• Instructions for the task
Look through the listing below, and wherever a line has the string "Processing", pull it out.

• Input material

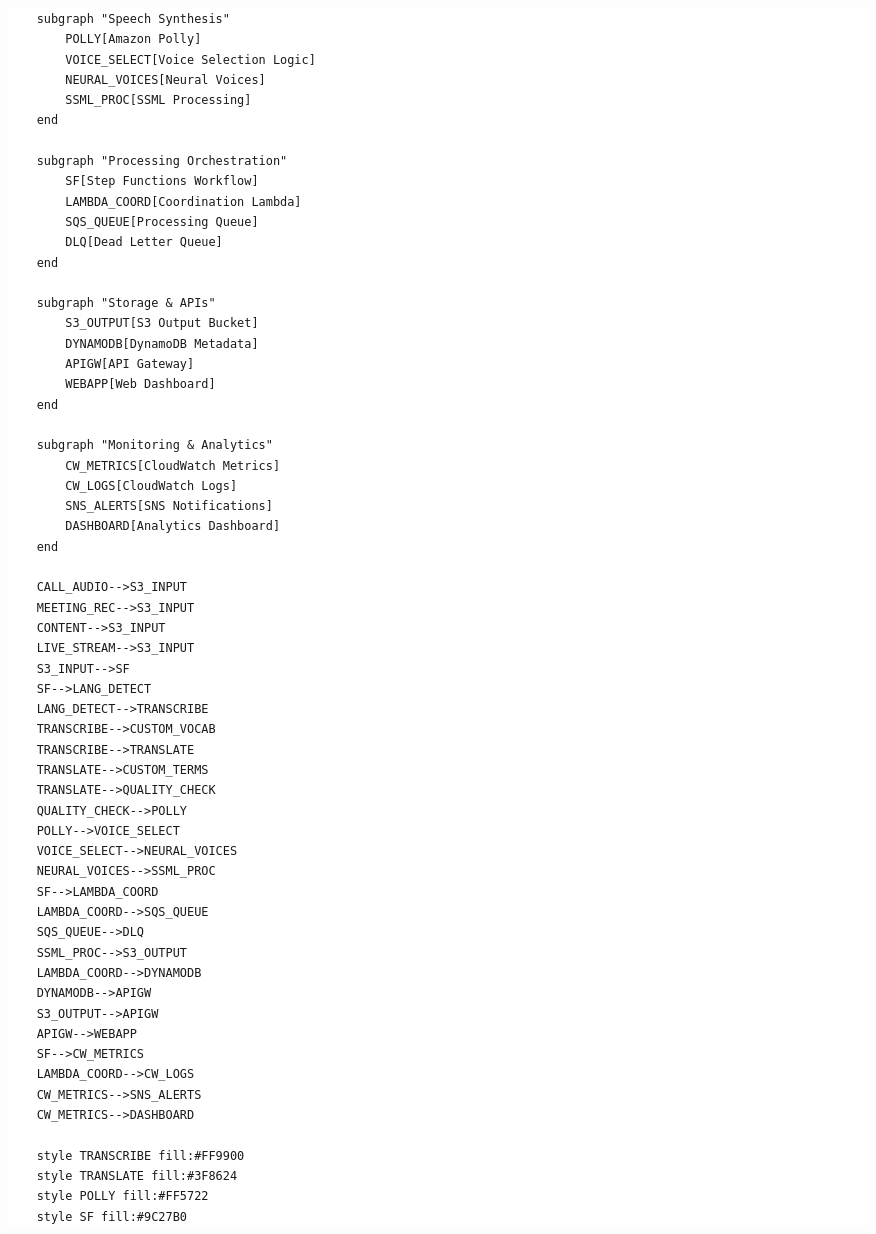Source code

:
 ```mermaid
    subgraph "Speech Synthesis"
        POLLY[Amazon Polly]
        VOICE_SELECT[Voice Selection Logic]
        NEURAL_VOICES[Neural Voices]
        SSML_PROC[SSML Processing]
    end
    
    subgraph "Processing Orchestration"
        SF[Step Functions Workflow]
        LAMBDA_COORD[Coordination Lambda]
        SQS_QUEUE[Processing Queue]
        DLQ[Dead Letter Queue]
    end
    
    subgraph "Storage & APIs"
        S3_OUTPUT[S3 Output Bucket]
        DYNAMODB[DynamoDB Metadata]
        APIGW[API Gateway]
        WEBAPP[Web Dashboard]
    end
    
    subgraph "Monitoring & Analytics"
        CW_METRICS[CloudWatch Metrics]
        CW_LOGS[CloudWatch Logs]
        SNS_ALERTS[SNS Notifications]
        DASHBOARD[Analytics Dashboard]
    end
    
    CALL_AUDIO-->S3_INPUT
    MEETING_REC-->S3_INPUT
    CONTENT-->S3_INPUT
    LIVE_STREAM-->S3_INPUT
    S3_INPUT-->SF
    SF-->LANG_DETECT
    LANG_DETECT-->TRANSCRIBE
    TRANSCRIBE-->CUSTOM_VOCAB
    TRANSCRIBE-->TRANSLATE
    TRANSLATE-->CUSTOM_TERMS
    TRANSLATE-->QUALITY_CHECK
    QUALITY_CHECK-->POLLY
    POLLY-->VOICE_SELECT
    VOICE_SELECT-->NEURAL_VOICES
    NEURAL_VOICES-->SSML_PROC
    SF-->LAMBDA_COORD
    LAMBDA_COORD-->SQS_QUEUE
    SQS_QUEUE-->DLQ
    SSML_PROC-->S3_OUTPUT
    LAMBDA_COORD-->DYNAMODB
    DYNAMODB-->APIGW
    S3_OUTPUT-->APIGW
    APIGW-->WEBAPP
    SF-->CW_METRICS
    LAMBDA_COORD-->CW_LOGS
    CW_METRICS-->SNS_ALERTS
    CW_METRICS-->DASHBOARD
    
    style TRANSCRIBE fill:#FF9900
    style TRANSLATE fill:#3F8624
    style POLLY fill:#FF5722
    style SF fill:#9C27B0
```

• Answer section
        SSML_PROC[SSML Processing]
    subgraph "Processing Orchestration"
        SQS_QUEUE[Processing Queue]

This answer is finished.